Thursday, February 6, 2025

On “The Economic Consequences of the Peace” by John Maynard Keynes ***

I was looking for a book by Keynes for my economics reading list and chose this one. It wasn't quite what I was looking for insofar as it didn't really seem focused on what folks call “Keynesian economics.” Then again, I didn't really want some really scholarly text, and that was one main reason I settled on this one: because it was, I read, intended for a popular audience. By that, however, the “popular” audience was very much that of its day. There wasn't much in here that I felt invested in in our day.

That said, the book is an interesting snapshot of one of the concerns of its day, and in it, one can see that Keynes had some foresight.
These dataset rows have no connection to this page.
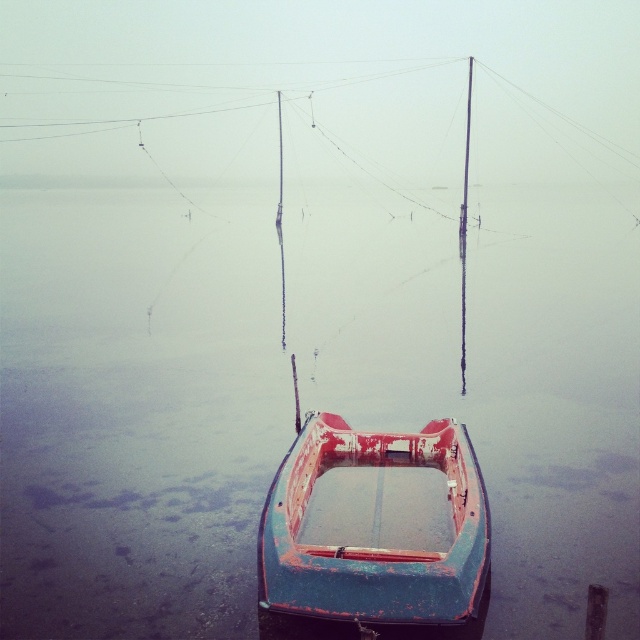
You are a photographer trying to capture the rusty metal boat at center and the rusty metal water at center in the same frame. Based on their positions, which object should you adjust your camera to focus on first to ensure both are in the shot?

Since the rusty metal water at center is to the left of the rusty metal boat at center, you should focus on the rusty metal boat at center first as it is positioned further to the right, allowing the camera to capture both objects by adjusting from right to left.

You are standing on the boat and looking at two points in the scene. The first point is at coordinates point (64, 486) and the second is at point (420, 577). Which point is closer to you?

Point (64, 486) is closer to you because it is further to the camera than point (420, 577).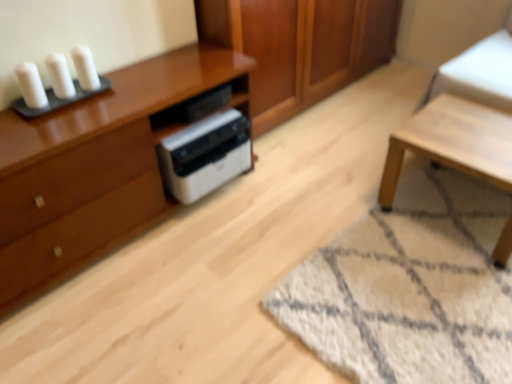
Question: Considering the relative sizes of white plastic printer at center and white plastic printer at center in the image provided, is white plastic printer at center bigger than white plastic printer at center?

Choices:
 (A) yes
 (B) no

Answer: (B)

Question: From the image's perspective, is white plastic printer at center located above white plastic printer at center?

Choices:
 (A) yes
 (B) no

Answer: (A)

Question: Is the depth of white plastic printer at center less than that of white plastic printer at center?

Choices:
 (A) no
 (B) yes

Answer: (A)

Question: Is white plastic printer at center far from white plastic printer at center?

Choices:
 (A) yes
 (B) no

Answer: (B)

Question: Is white plastic printer at center facing away from white plastic printer at center?

Choices:
 (A) yes
 (B) no

Answer: (B)

Question: Is white plastic printer at center shorter than white plastic printer at center?

Choices:
 (A) no
 (B) yes

Answer: (B)

Question: Is white shaggy rug at lower right smaller than matte brown cabinet at left?

Choices:
 (A) no
 (B) yes

Answer: (B)

Question: From the image's perspective, does white shaggy rug at lower right appear higher than matte brown cabinet at left?

Choices:
 (A) no
 (B) yes

Answer: (A)

Question: Considering the relative sizes of white shaggy rug at lower right and matte brown cabinet at left in the image provided, is white shaggy rug at lower right taller than matte brown cabinet at left?

Choices:
 (A) no
 (B) yes

Answer: (A)

Question: Is the depth of white shaggy rug at lower right greater than that of matte brown cabinet at left?

Choices:
 (A) yes
 (B) no

Answer: (B)

Question: From the image's perspective, is white shaggy rug at lower right below matte brown cabinet at left?

Choices:
 (A) no
 (B) yes

Answer: (B)

Question: Is white shaggy rug at lower right wider than matte brown cabinet at left?

Choices:
 (A) yes
 (B) no

Answer: (A)

Question: From the image's perspective, is wooden cabinet at center below white plastic printer at center?

Choices:
 (A) no
 (B) yes

Answer: (A)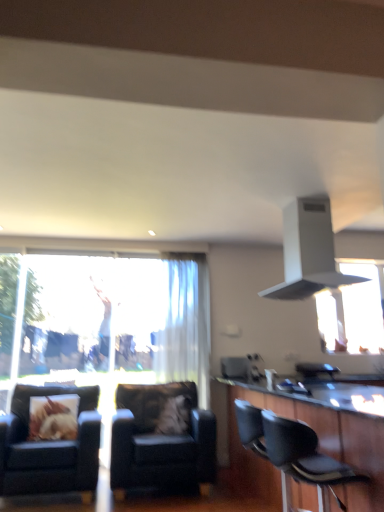
Image resolution: width=384 pixels, height=512 pixels. What are the coordinates of `white sheer curtain at center` in the screenshot? It's located at (186, 323).

In order to face fluffy fabric pillow at center, the second pillow from the left, should I rotate leftwards or rightwards?

Turn left by 2.016 degrees to look at fluffy fabric pillow at center, the second pillow from the left.

Image resolution: width=384 pixels, height=512 pixels. Identify the location of leather armchair at center, the 1th chair from the back. (161, 438).

Does point (37, 422) come farther from viewer compared to point (279, 426)?

Yes, point (37, 422) is farther from viewer.

Is printed fabric pillow at left, the second pillow positioned from the right, inside or outside of black leather chair at lower right, the first chair when ordered from front to back?

printed fabric pillow at left, the second pillow positioned from the right, is outside black leather chair at lower right, the first chair when ordered from front to back.

From the image's perspective, is printed fabric pillow at left, placed as the 1th pillow when sorted from left to right, on top of black leather chair at lower right, which is the first chair in right-to-left order?

Incorrect, from the image's perspective, printed fabric pillow at left, placed as the 1th pillow when sorted from left to right, is lower than black leather chair at lower right, which is the first chair in right-to-left order.

Considering the sizes of objects printed fabric pillow at left, placed as the 1th pillow when sorted from left to right, and white sheer curtain at center in the image provided, who is thinner, printed fabric pillow at left, placed as the 1th pillow when sorted from left to right, or white sheer curtain at center?

white sheer curtain at center is thinner.

Considering the points (47, 429) and (203, 382), which point is behind, point (47, 429) or point (203, 382)?

The point (203, 382) is farther from the camera.

From a real-world perspective, is printed fabric pillow at left, placed as the 1th pillow when sorted from left to right, above or below white sheer curtain at center?

Clearly, from a real-world perspective, printed fabric pillow at left, placed as the 1th pillow when sorted from left to right, is below white sheer curtain at center.

Is the depth of printed fabric pillow at left, placed as the 1th pillow when sorted from left to right, less than that of white sheer curtain at center?

Yes, it is in front of white sheer curtain at center.

Is white sheer curtain at center touching black leather chair at lower left, arranged as the 1th chair when viewed from the left?

No, white sheer curtain at center is not with black leather chair at lower left, arranged as the 1th chair when viewed from the left.

Based on the photo, who is taller, white sheer curtain at center or black leather chair at lower left, arranged as the 1th chair when viewed from the left?

white sheer curtain at center is taller.

Is white sheer curtain at center facing away from black leather chair at lower left, acting as the 2th chair starting from the back?

white sheer curtain at center is not turned away from black leather chair at lower left, acting as the 2th chair starting from the back.

Does point (188, 325) appear closer or farther from the camera than point (93, 436)?

Clearly, point (188, 325) is more distant from the camera than point (93, 436).

Considering the relative positions of fluffy fabric pillow at center, the 1th pillow positioned from the right, and printed fabric pillow at left, the second pillow positioned from the right, in the image provided, is fluffy fabric pillow at center, the 1th pillow positioned from the right, in front of printed fabric pillow at left, the second pillow positioned from the right,?

No, fluffy fabric pillow at center, the 1th pillow positioned from the right, is behind printed fabric pillow at left, the second pillow positioned from the right.

You are a GUI agent. You are given a task and a screenshot of the screen. Output one action in this format:
    pyautogui.click(x=<x>, y=<y>)
    Task: Click on the pillow below the fluffy fabric pillow at center, the 1th pillow positioned from the right (from a real-world perspective)
    
    Given the screenshot: What is the action you would take?
    pyautogui.click(x=53, y=417)

Considering the relative positions of fluffy fabric pillow at center, the second pillow from the left, and printed fabric pillow at left, placed as the 1th pillow when sorted from left to right, in the image provided, is fluffy fabric pillow at center, the second pillow from the left, to the left of printed fabric pillow at left, placed as the 1th pillow when sorted from left to right, from the viewer's perspective?

No, fluffy fabric pillow at center, the second pillow from the left, is not to the left of printed fabric pillow at left, placed as the 1th pillow when sorted from left to right.

From the image's perspective, does printed fabric pillow at left, placed as the 1th pillow when sorted from left to right, appear higher than white matte exhaust hood at upper center?

No, from the image's perspective, printed fabric pillow at left, placed as the 1th pillow when sorted from left to right, is not on top of white matte exhaust hood at upper center.

From a real-world perspective, does printed fabric pillow at left, placed as the 1th pillow when sorted from left to right, sit lower than white matte exhaust hood at upper center?

Yes, from a real-world perspective, printed fabric pillow at left, placed as the 1th pillow when sorted from left to right, is beneath white matte exhaust hood at upper center.

At what (x,y) coordinates should I click in order to perform the action: click on the 1st pillow behind when counting from the white matte exhaust hood at upper center. Please return your answer as a coordinate pair (x, y). The height and width of the screenshot is (512, 384). Looking at the image, I should click on (53, 417).

Consider the image. Between printed fabric pillow at left, placed as the 1th pillow when sorted from left to right, and white matte exhaust hood at upper center, which one has larger size?

white matte exhaust hood at upper center is bigger.

In the image, there is a black leather barstools at lower right. At what (x,y) coordinates should I click in order to perform the action: click on exhaust hood above it (from the image's perspective). Please return your answer as a coordinate pair (x, y). This screenshot has width=384, height=512. Looking at the image, I should click on (308, 251).

Is white matte exhaust hood at upper center facing towards black leather barstools at lower right?

No, white matte exhaust hood at upper center is not oriented towards black leather barstools at lower right.

Considering the relative sizes of white matte exhaust hood at upper center and black leather barstools at lower right in the image provided, is white matte exhaust hood at upper center shorter than black leather barstools at lower right?

Indeed, white matte exhaust hood at upper center has a lesser height compared to black leather barstools at lower right.

From the image's perspective, is white matte exhaust hood at upper center below black leather barstools at lower right?

No, from the image's perspective, white matte exhaust hood at upper center is not below black leather barstools at lower right.

From the image's perspective, is black leather chair at lower right, the first chair when ordered from front to back, located beneath fluffy fabric pillow at center, the 1th pillow positioned from the right?

No, from the image's perspective, black leather chair at lower right, the first chair when ordered from front to back, is not below fluffy fabric pillow at center, the 1th pillow positioned from the right.

Which is behind, black leather chair at lower right, which appears as the 3th chair when viewed from the left, or fluffy fabric pillow at center, the second pillow from the left?

fluffy fabric pillow at center, the second pillow from the left, is more distant.

Is black leather chair at lower right, which is the first chair in right-to-left order, not near fluffy fabric pillow at center, the second pillow from the left?

Yes, black leather chair at lower right, which is the first chair in right-to-left order, and fluffy fabric pillow at center, the second pillow from the left, are quite far apart.

Could you tell me if black leather chair at lower right, the first chair when ordered from front to back, is facing fluffy fabric pillow at center, the second pillow from the left?

No, black leather chair at lower right, the first chair when ordered from front to back, is not facing towards fluffy fabric pillow at center, the second pillow from the left.

You are a GUI agent. You are given a task and a screenshot of the screen. Output one action in this format:
    pyautogui.click(x=<x>, y=<y>)
    Task: Click on the chair above the printed fabric pillow at left, placed as the 1th pillow when sorted from left to right (from a real-world perspective)
    Image resolution: width=384 pixels, height=512 pixels.
    Given the screenshot: What is the action you would take?
    pyautogui.click(x=304, y=460)

Identify the location of pillow that is the 2nd object to the left of the white sheer curtain at center, starting at the anchor. Image resolution: width=384 pixels, height=512 pixels. (53, 417).

Looking at this image, considering their positions, is black leather chair at lower right, arranged as the 3th chair when viewed from the back, positioned closer to white sheer curtain at center than white matte exhaust hood at upper center?

white matte exhaust hood at upper center.

From the image, which object appears to be farther from printed fabric pillow at left, placed as the 1th pillow when sorted from left to right, black leather barstools at lower right or white sheer curtain at center?

The object further to printed fabric pillow at left, placed as the 1th pillow when sorted from left to right, is black leather barstools at lower right.

From the image, which object appears to be nearer to white sheer curtain at center, black leather barstools at lower right or black leather chair at lower right, arranged as the 3th chair when viewed from the back?

black leather barstools at lower right is positioned closer to the anchor white sheer curtain at center.

From the picture: Considering their positions, is leather armchair at center, marked as the second chair in a right-to-left arrangement, positioned further to black leather chair at lower left, arranged as the 1th chair when viewed from the left, than black leather chair at lower right, which appears as the 3th chair when viewed from the left?

Among the two, black leather chair at lower right, which appears as the 3th chair when viewed from the left, is located further to black leather chair at lower left, arranged as the 1th chair when viewed from the left.

Considering their positions, is white matte exhaust hood at upper center positioned closer to black leather chair at lower right, arranged as the 3th chair when viewed from the back, than fluffy fabric pillow at center, the 1th pillow positioned from the right?

The object closer to black leather chair at lower right, arranged as the 3th chair when viewed from the back, is white matte exhaust hood at upper center.

Estimate the real-world distances between objects in this image. Which object is closer to leather armchair at center, the 1th chair from the back, black leather barstools at lower right or white sheer curtain at center?

white sheer curtain at center.

Which object lies further to the anchor point fluffy fabric pillow at center, the 1th pillow positioned from the right, black leather chair at lower left, which is the second chair from front to back, or black leather barstools at lower right?

Based on the image, black leather barstools at lower right appears to be further to fluffy fabric pillow at center, the 1th pillow positioned from the right.

From the image, which object appears to be nearer to black leather chair at lower right, which appears as the 3th chair when viewed from the left, white sheer curtain at center or printed fabric pillow at left, the second pillow positioned from the right?

Among the two, printed fabric pillow at left, the second pillow positioned from the right, is located nearer to black leather chair at lower right, which appears as the 3th chair when viewed from the left.

You are a GUI agent. You are given a task and a screenshot of the screen. Output one action in this format:
    pyautogui.click(x=<x>, y=<y>)
    Task: Click on the exhaust hood between black leather chair at lower right, which appears as the 3th chair when viewed from the left, and white sheer curtain at center from front to back
    
    Given the screenshot: What is the action you would take?
    pyautogui.click(x=308, y=251)

Find the location of a particular element. The image size is (384, 512). chair between black leather chair at lower left, which is the second chair from front to back, and black leather chair at lower right, which is the first chair in right-to-left order, in the horizontal direction is located at coordinates (161, 438).

The height and width of the screenshot is (512, 384). I want to click on chair between white matte exhaust hood at upper center and black leather barstools at lower right in the vertical direction, so [x=304, y=460].

Locate an element on the screen. curtain between white matte exhaust hood at upper center and leather armchair at center, the 1th chair from the back, vertically is located at coordinates (186, 323).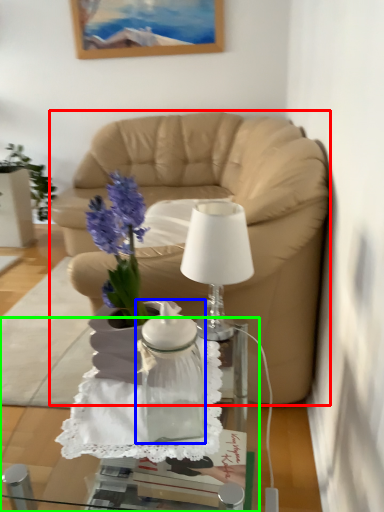
Question: Based on their relative distances, which object is nearer to studio couch (highlighted by a red box)? Choose from vase (highlighted by a blue box) and desk (highlighted by a green box).

Choices:
 (A) vase
 (B) desk

Answer: (A)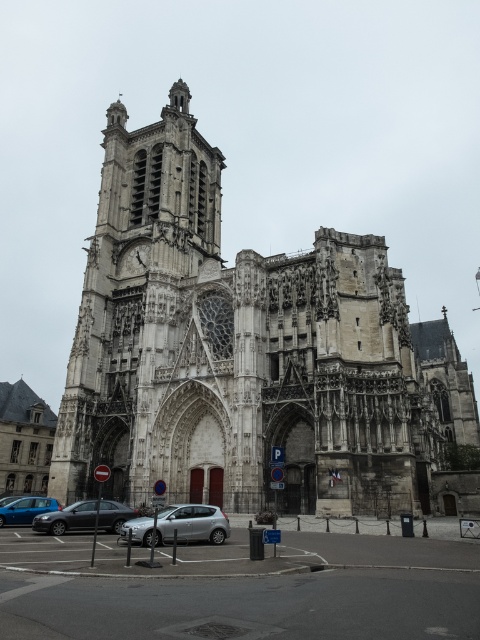
Does stone gothic church at center appear under silver metallic hatchback at lower center?

No, stone gothic church at center is not below silver metallic hatchback at lower center.

Where is `stone gothic church at center`? This screenshot has height=640, width=480. stone gothic church at center is located at coordinates (245, 352).

Consider the image. Is stone gothic church at center in front of silver metallic sedan at center?

No, it is not.

What do you see at coordinates (245, 352) in the screenshot?
I see `stone gothic church at center` at bounding box center [245, 352].

Where is `stone gothic church at center`? The width and height of the screenshot is (480, 640). stone gothic church at center is located at coordinates (245, 352).

Which is in front, point (200, 522) or point (108, 500)?

Point (200, 522) is more forward.

Is silver metallic hatchback at lower center positioned in front of silver metallic sedan at center?

Yes, silver metallic hatchback at lower center is in front of silver metallic sedan at center.

Between point (149, 536) and point (132, 513), which one is positioned in front?

Positioned in front is point (149, 536).

The height and width of the screenshot is (640, 480). In order to click on silver metallic hatchback at lower center in this screenshot , I will do `click(192, 524)`.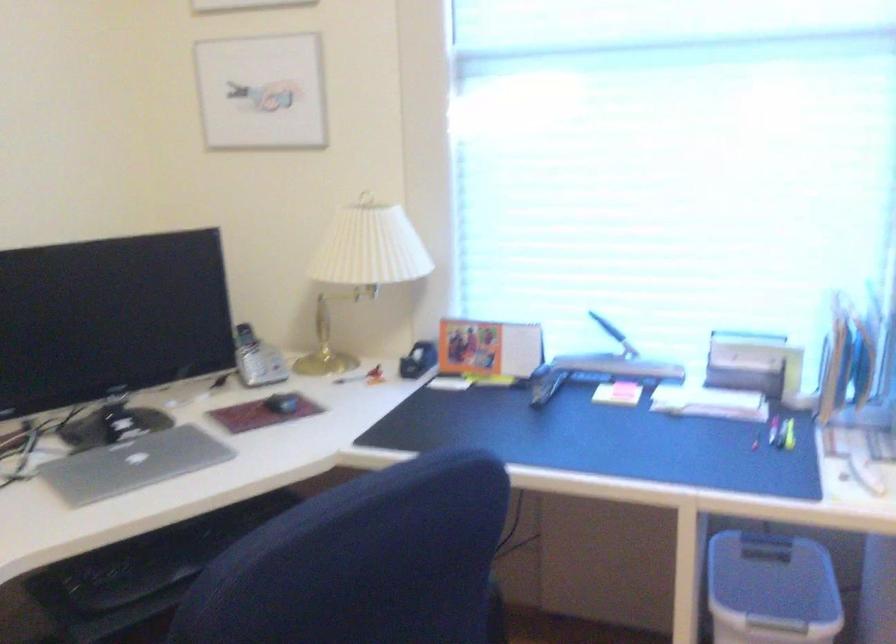
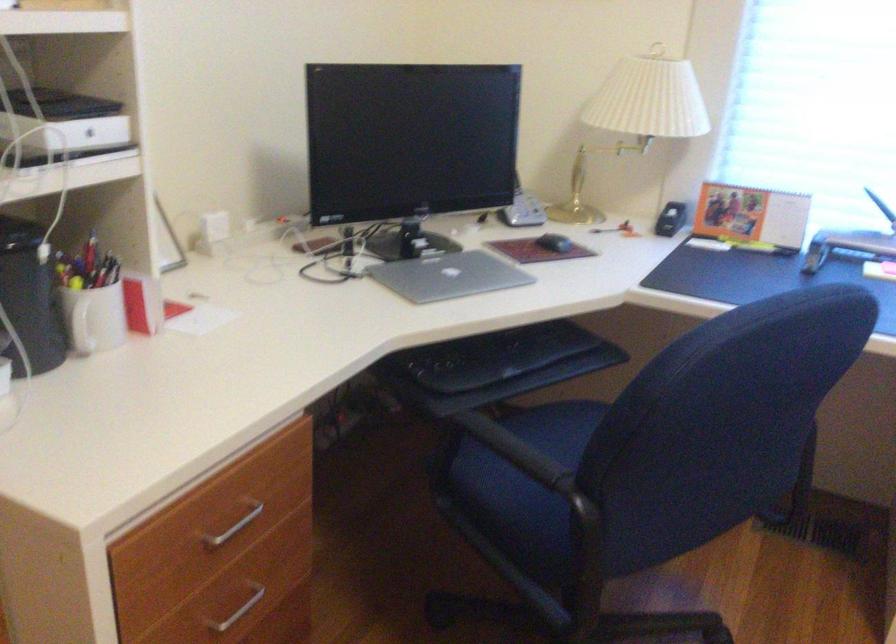
Find the pixel in the second image that matches point 278,404 in the first image.

(554, 243)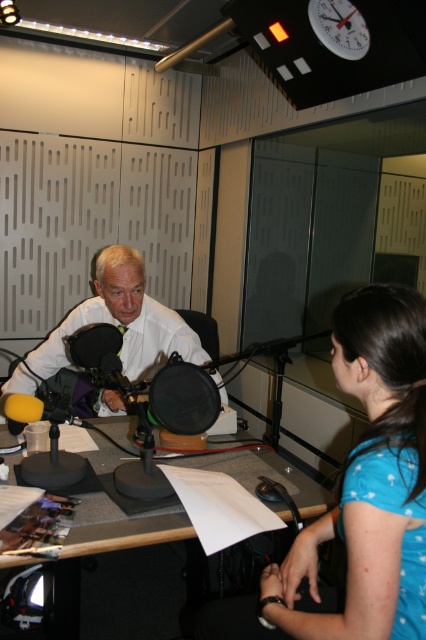
Is point (360, 547) behind point (140, 348)?

No, it is in front of (140, 348).

Can you confirm if blue cotton shirt at lower right is wider than white glossy shirt at center?

Incorrect, blue cotton shirt at lower right's width does not surpass white glossy shirt at center's.

Locate an element on the screen. This screenshot has width=426, height=640. blue cotton shirt at lower right is located at coordinates (371, 477).

Where is `blue cotton shirt at lower right`? The image size is (426, 640). blue cotton shirt at lower right is located at coordinates (371, 477).

Does blue cotton shirt at lower right have a greater width compared to gray matte desk at center?

In fact, blue cotton shirt at lower right might be narrower than gray matte desk at center.

Is point (420, 413) positioned after point (141, 541)?

No, (420, 413) is closer to viewer.

The width and height of the screenshot is (426, 640). Identify the location of blue cotton shirt at lower right. (371, 477).

Does white glossy shirt at center have a greater height compared to white plastic clock at upper center?

Indeed, white glossy shirt at center has a greater height compared to white plastic clock at upper center.

Who is more distant from viewer, (92, 300) or (357, 28)?

Point (92, 300)

You are a GUI agent. You are given a task and a screenshot of the screen. Output one action in this format:
    pyautogui.click(x=<x>, y=<y>)
    Task: Click on the white glossy shirt at center
    Image resolution: width=426 pixels, height=640 pixels.
    Given the screenshot: What is the action you would take?
    pyautogui.click(x=123, y=321)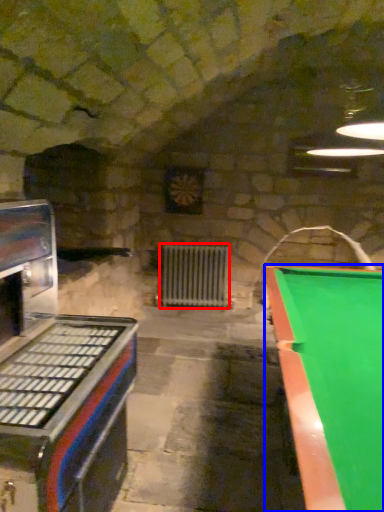
Question: Which point is further to the camera, radiator (highlighted by a red box) or billiard table (highlighted by a blue box)?

Choices:
 (A) radiator
 (B) billiard table

Answer: (A)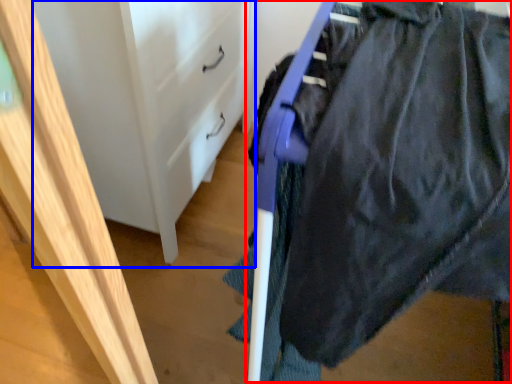
Question: Which of the following is the farthest to the observer, wide (highlighted by a red box) or file cabinet (highlighted by a blue box)?

Choices:
 (A) wide
 (B) file cabinet

Answer: (B)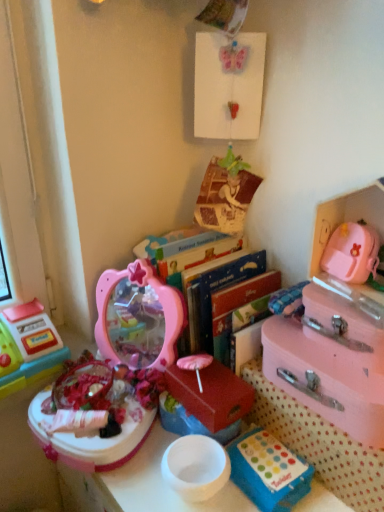
Question: Should I look upward or downward to see plastic toy cash register at left, the first toy in the left-to-right sequence?

Choices:
 (A) up
 (B) down

Answer: (B)

Question: From the image's perspective, is pastel pink suitcase at right, the 2th storage box viewed from the right, above blue plastic storage box at lower center, the 2th storage box positioned from the left?

Choices:
 (A) no
 (B) yes

Answer: (B)

Question: Is pastel pink suitcase at right, the 2th storage box viewed from the right, next to blue plastic storage box at lower center, the 2th storage box positioned from the left?

Choices:
 (A) yes
 (B) no

Answer: (A)

Question: Could you tell me if pastel pink suitcase at right, the 2th storage box viewed from the right, is turned towards blue plastic storage box at lower center, acting as the 3th storage box starting from the right?

Choices:
 (A) no
 (B) yes

Answer: (B)

Question: Does pastel pink suitcase at right, the 2th storage box viewed from the right, lie behind blue plastic storage box at lower center, acting as the 3th storage box starting from the right?

Choices:
 (A) no
 (B) yes

Answer: (A)

Question: Is pastel pink suitcase at right, the 2th storage box viewed from the right, facing away from blue plastic storage box at lower center, the 2th storage box positioned from the left?

Choices:
 (A) no
 (B) yes

Answer: (A)

Question: From a real-world perspective, is pastel pink suitcase at right, which is the third storage box in left-to-right order, under blue plastic storage box at lower center, acting as the 3th storage box starting from the right?

Choices:
 (A) no
 (B) yes

Answer: (A)

Question: From the image's perspective, does hardcover books at center appear higher than blue plastic storage box at lower center, the 2th storage box positioned from the left?

Choices:
 (A) yes
 (B) no

Answer: (A)

Question: Can you confirm if hardcover books at center is bigger than blue plastic storage box at lower center, the 2th storage box positioned from the left?

Choices:
 (A) no
 (B) yes

Answer: (B)

Question: Is hardcover books at center located outside blue plastic storage box at lower center, acting as the 3th storage box starting from the right?

Choices:
 (A) yes
 (B) no

Answer: (A)

Question: Does hardcover books at center come in front of blue plastic storage box at lower center, acting as the 3th storage box starting from the right?

Choices:
 (A) no
 (B) yes

Answer: (A)

Question: From the image's perspective, is hardcover books at center below blue plastic storage box at lower center, the 2th storage box positioned from the left?

Choices:
 (A) no
 (B) yes

Answer: (A)

Question: Is hardcover books at center oriented towards blue plastic storage box at lower center, acting as the 3th storage box starting from the right?

Choices:
 (A) no
 (B) yes

Answer: (A)

Question: Does pink matte suitcase at right, which appears as the 1th storage box when viewed from the right, have a greater height compared to plastic toy cash register at left, the first toy in the left-to-right sequence?

Choices:
 (A) no
 (B) yes

Answer: (A)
The text largely criticizes the conditions of the peace treaty coming out of World War I, one that was very draconian in the manner in which it treated Germany and that was not in keeping with the assurances Germany had been given when it surrended. He shows how the punishment, the payment forced on Germany by the winners of the war, was unsustainable. It took away chunks of land that Germany had had, some indeed of the most productive land. It asked Germany to repay based on a degree of production that it was incapable of, especially without that land. And it rewarded nations that were not as damaged by the war as certain others and that could have likely sustained the losses—namely Britain and in turn the United States (which Britain was indebted to and thus was repaying), as opposed to nations like France, which suffered much more substantial losses and whose payment was likely more justified.

The result, Keynes hints, is one that is actually not going to resolve issues that it hopes to resolve and instead is likely to lead to the renewal of hostilities, because the German population is not going to be willing to be taxed into poverty for war debt with no end in sight. Such are the arguments, and such, of course, is what came to be.